The one rupee coin in your change purse could fund independent filmmakers who bank on a culture of philanthropy to make films on issues that may not interest big production houses.
“We don’t think filmmaking is a costly affair. For us, it is not an industry; it is activism,” says Kolkata-based filmmaker Anamitra Roy. And the crux of his activism lies in independence, from conventional distribution chains and production houses. Without either, money took its time coming. Thus was born The One Rupee Film Project. The idea is to pitch the film’s plot and philosophy to anyone interested and let them participate in the film’s production. “Any contribution, upwards of one rupee, is welcome,” says Anamitra. Dozens of other filmmakers in India are travelling Anamitra’s alternate route to production: crowd funding.
For independent filmmakers
Internationally, crowd funding has become the norm for independent filmmakers.
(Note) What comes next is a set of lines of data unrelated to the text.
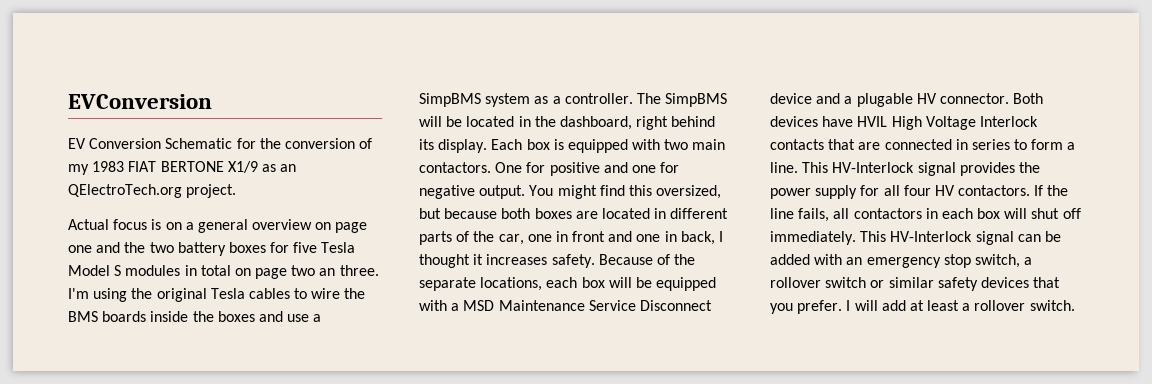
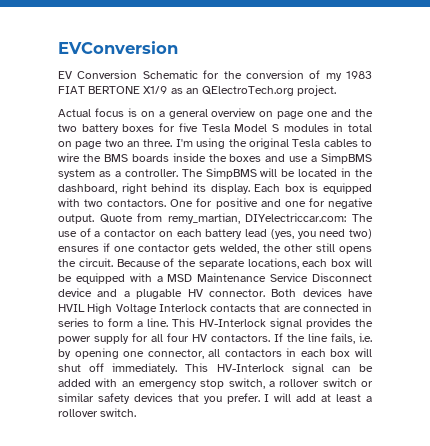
[692,139,726,150] main -> (104, 203) none
[529,185,722,199] [419,208,729,219] [419,231,724,245] [419,254,595,268] You might find this oversized, but because both boxes are located in different parts of the car, one in front and one in back, I thought it increases safety. -> [99,213,373,224] [58,228,372,239] [58,243,372,254] [58,258,113,267] Quote from remy_martian, DIYelectriccar.com: The use of a contactor on each battery lead (yes, you need two) ensures if one contactor gets welded, the other still opens the circuit.
(830, 215) none -> [359,333,372,342] [58,348,204,359] i.e. by opening one connector,

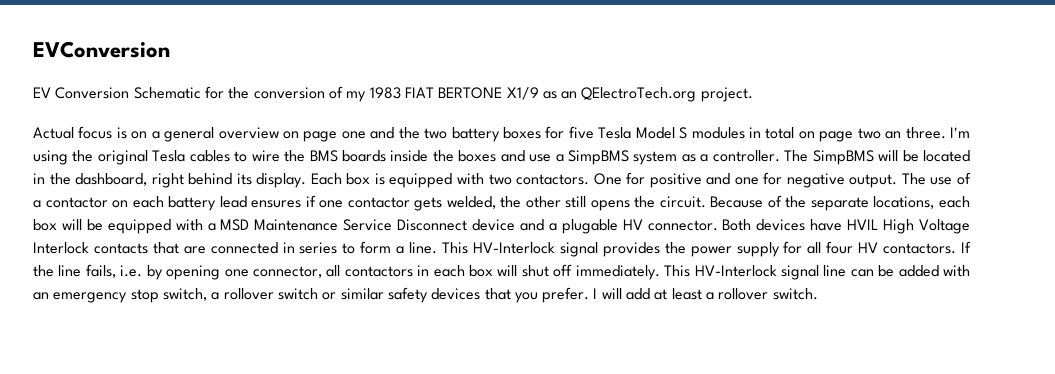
[99,213,347,224] Quote from remy_martian, DIYelectriccar.com: -> (898, 181) none
[270,229,372,239] (yes, you need two) -> (247, 202) none
(324, 368) none -> [823,265,847,277] line

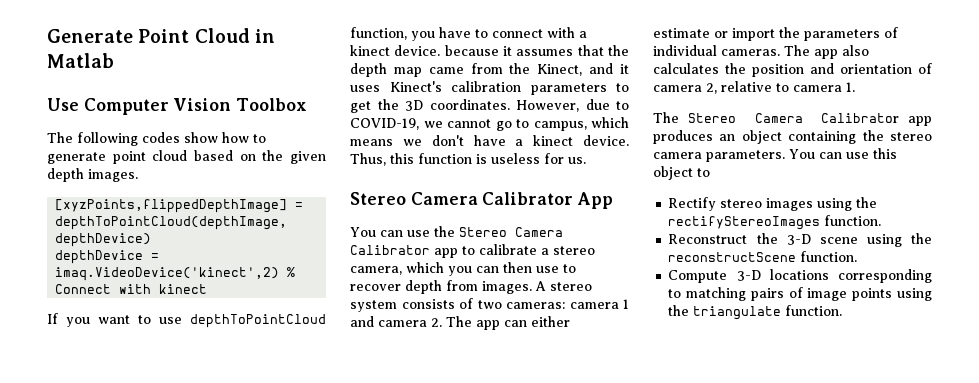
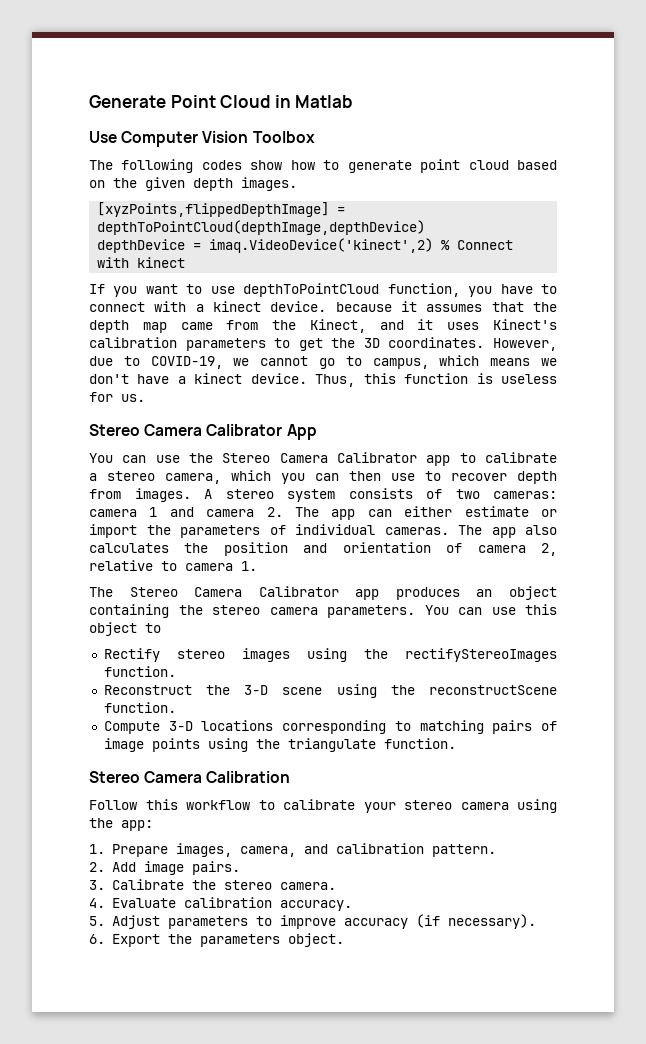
(843, 310) none -> [89,771,291,783] [89,799,557,813] [89,818,153,831] [89,843,496,857] [89,861,240,875] [89,879,336,890] [89,897,352,911] [89,914,536,929] [89,933,344,947] // Stereo Camera Calibration // Follow this workflow to calibrate your stereo camera using the app: // 1. Prepare images, camera, and calibration pattern. // 2. Add image pairs. // 3. Calibrate the stereo camera. // 4. Evaluate calibration accuracy. // 5. Adjust parameters to improve accuracy (if necessary). // 6. Export the parameters object.

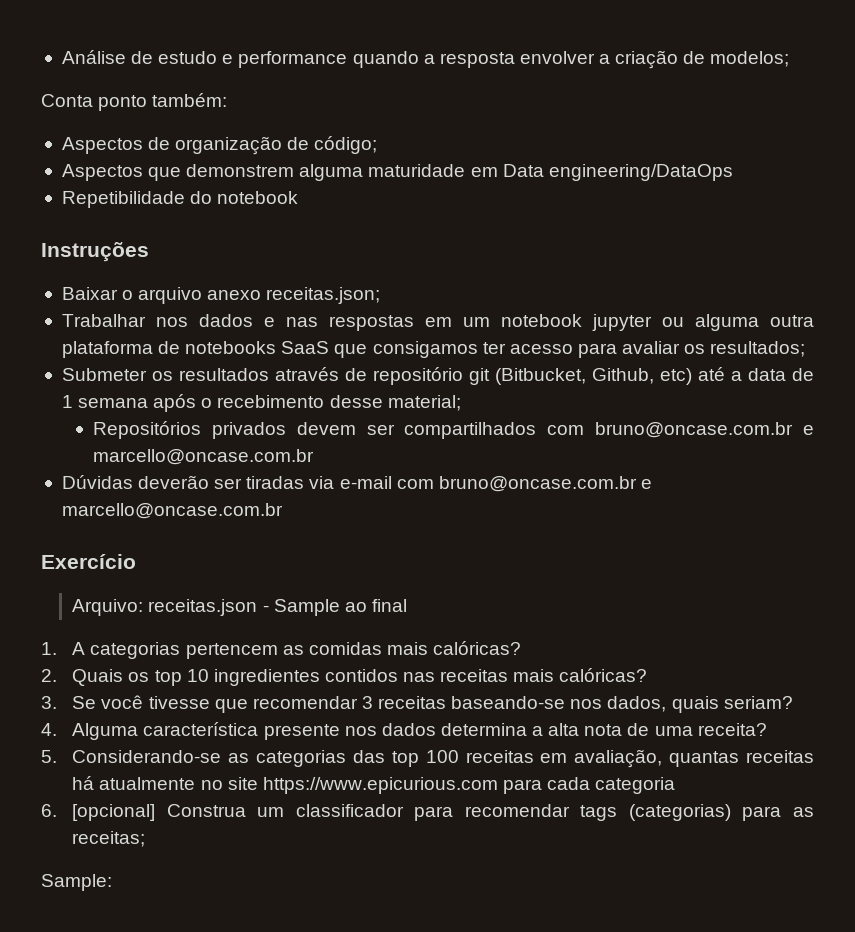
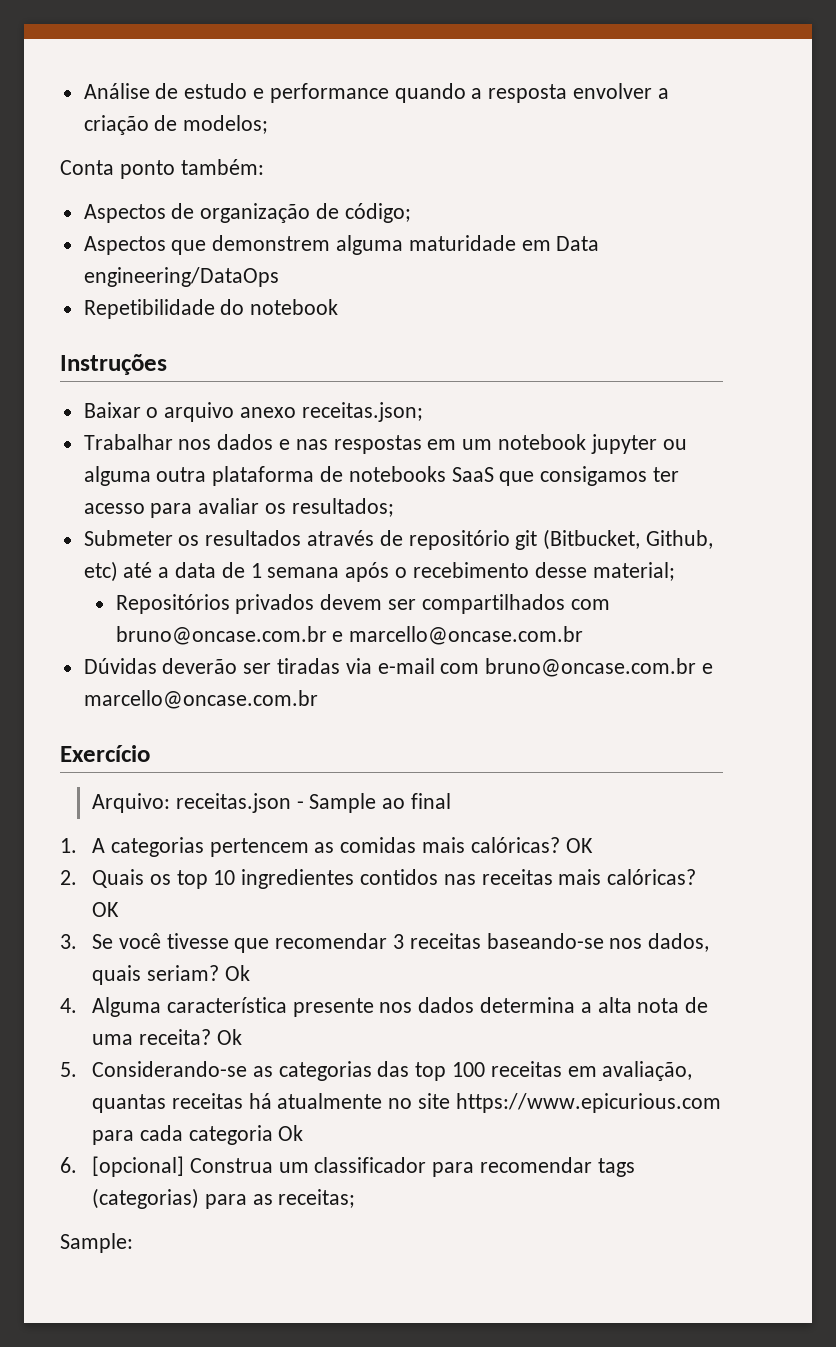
(522, 648) none -> [565,838,593,853] OK
(648, 675) none -> [91,902,119,917] OK
(793, 702) none -> [224,965,250,981] Ok
(767, 729) none -> [216,1029,242,1045] Ok
(676, 785) none -> [278,1125,304,1141] Ok

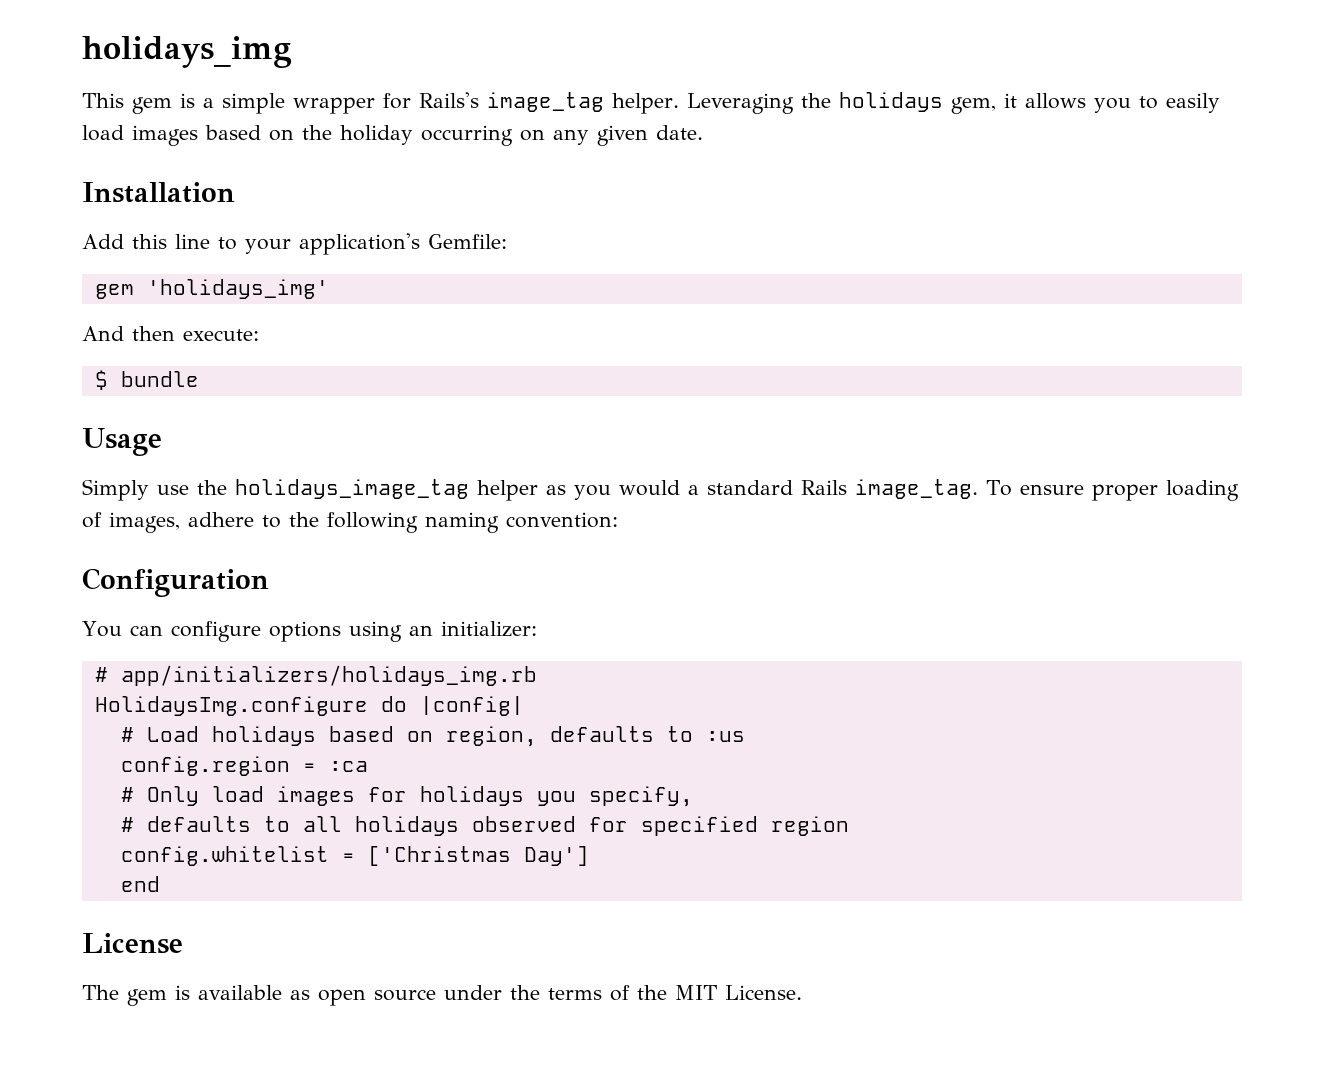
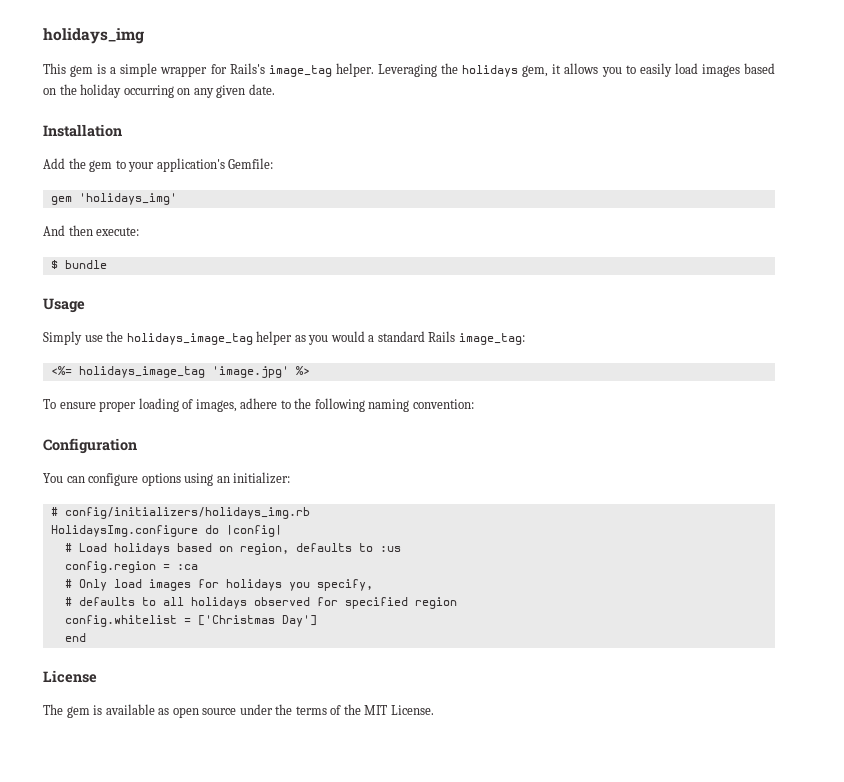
[132,234,210,249] this line -> [68,158,113,172] the gem
[855,479,978,499] image_tag. -> [458,333,525,345] [50,366,310,378] image_tag: // <%= holidays_image_tag 'image.jpg' %> //
[120,665,537,686] app/initializers/holidays_img.rb -> [64,507,310,519] config/initializers/holidays_img.rb

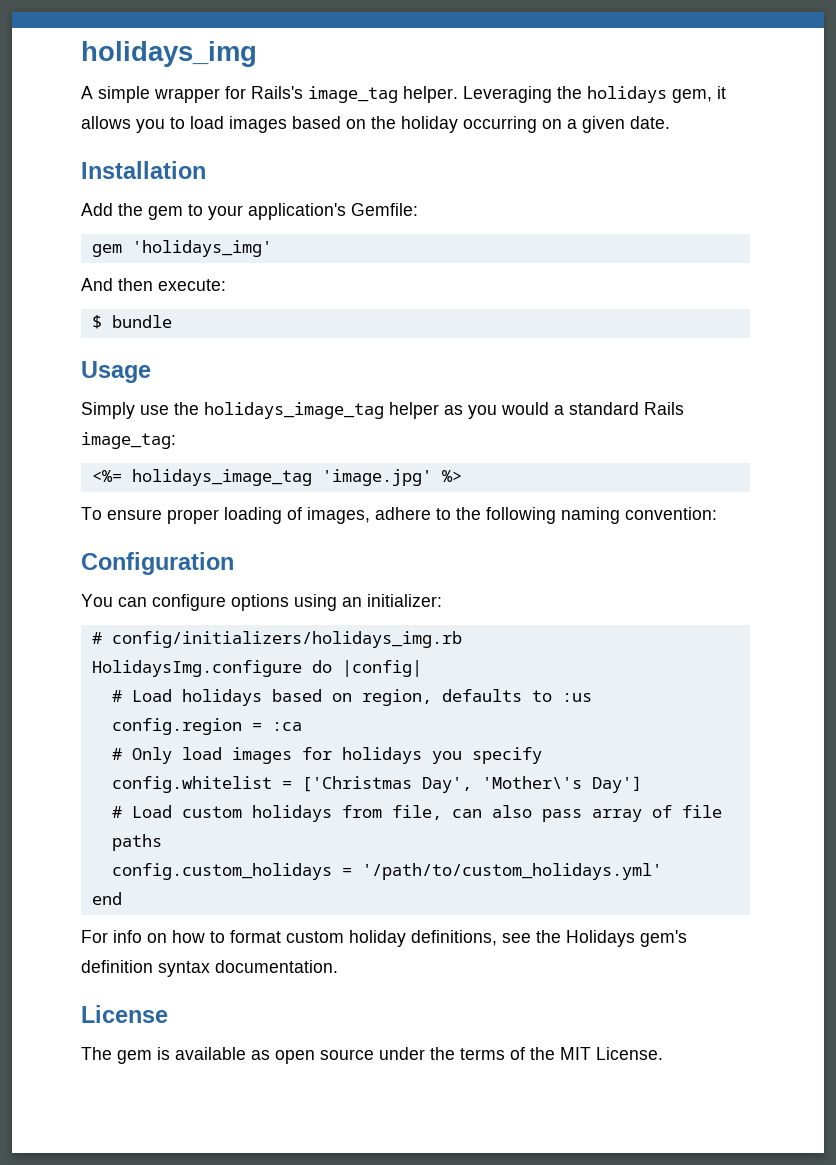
[43,63,117,77] This gem is a -> [81,86,93,99] A
[639,63,672,77] easily -> (185, 123) none
[193,88,214,98] any -> [567,119,577,129] a
[316,579,373,591] [64,597,457,609] specify, // # defaults to all holidays observed for specified region -> [471,747,542,764] specify
(275, 620) none -> [421,776,582,793] Day', 'Mother\'s
[64,633,86,642] end -> [111,805,722,822] [111,834,162,851] [111,863,662,880] [91,892,122,905] [81,930,687,947] [81,960,338,977] # Load custom holidays from file, can also pass array of file paths // config.custom_holidays = '/path/to/custom_holidays.yml' // end // For info on how to format custom holiday definitions, see the Holidays gem's definition syntax documentation.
Nina Paley’s Sita Sings the Blues, for instance, had opening credits that ran, “‘Your name here’ presents, in association with ‘Your money’, a ‘Funded by You’ production.” In India, crowd funding made headlines in 2012 when Onir’s I Am bagged two National Awards.
However, the concept isn’t new to India, says Bhubaneswar-based Surya Shankar Dash, who has made six long documentaries and many short films since 2007 through it. “For years, independent filmmakers have told people’s stories using their own contributions. Only recently has the practice been branded crowd funding,” he says.
Complete freedom of expression can be achieved only outside the dictates of producers and distributors. Crowd funding offers this, say filmmakers.
Patna-based Pawan Kumar always wanted to make a film on migration from Bihar. “But no commercial producer would be interested in the loneliness and identity crises migrants battle every day,” he says. So, through crowd funding, Pawan raised Rs. 8 lakh for his film Naya Pata, now in post-production.
“Besides producers, even NGOs that fund independent filmmakers, will push their own agenda. Crowd funding can help you bypass this,” says Surya who documents grassroots movements in Orissa’s Niyamgiri hills.
Crowd funding spreads its word primarily through online platforms — social networking sites, chat groups, discussion forums, blogs and the like. “I would send e-mails about the project to all my contacts and ask each of them to forward it to all theirs. Funds slowly came in and 30 per cent of it from absolute strangers,” says Pawan. Tapping a physical audience is however more productive, since people contribute easier when they know you personally, says Surya, who raised Rs. 70,000 in a three-month campaign for his film Psychedelhi. In the process, publicity efforts for the film get done as well, adds Anamitra.
Rewards for contributors range from credits in the film to autographed merchandise, free DVDs or download links, meetings with the cast and crew, and sometimes even the position of producer and co-producer. “Most often though, people don’t really want goods in return. The excitement about being part of a production you believe in is reward enough and that’s what real peoples’ cinema is about,” says Surya.
The motivation to get absolutely anyone interested on board pushed Anamitra to lower his minimum contribution rate to Re. 1. “The neighbourhood pan shop-walla and taxi drivers have actually given me 10 bucks at a time and it all adds up,” he says.
The pace at which crowd funding has picked up in India has created consolidated platforms that facilitate the same. Mumbai-based Wishberry is a company that entered the field in April 2012 and now collaborates with established names such as Onir, as well as lesser-known filmmakers. “We offer filmmakers an online profile that details their production, publicises it on Facebook and provides online and offline payment gateways. So, contributors can go through the various projects in the pipeline and pick whatever inspires them,” says Anshulika Dubey, vice president of Wishberry.
For crowd funding to serve the purpose it was intended for, it needs to stay within the purview of independent filmmakers, believes Surya.
Telugu director Dakshin Srinivas agrees. He began publicity efforts for the first crowd funded project in Telugu but dropped the idea. “I was advised to do so because once I venture into crowd funding, traditional production houses may hesitate to fund my other projects,” he says.
Asks Surya, “If tomorrow, Shah Rukh Khan says, ‘I will make a film with your one rupee’, lakhs will pour in. Who will then support the indie guy who actually needs the one rupee?”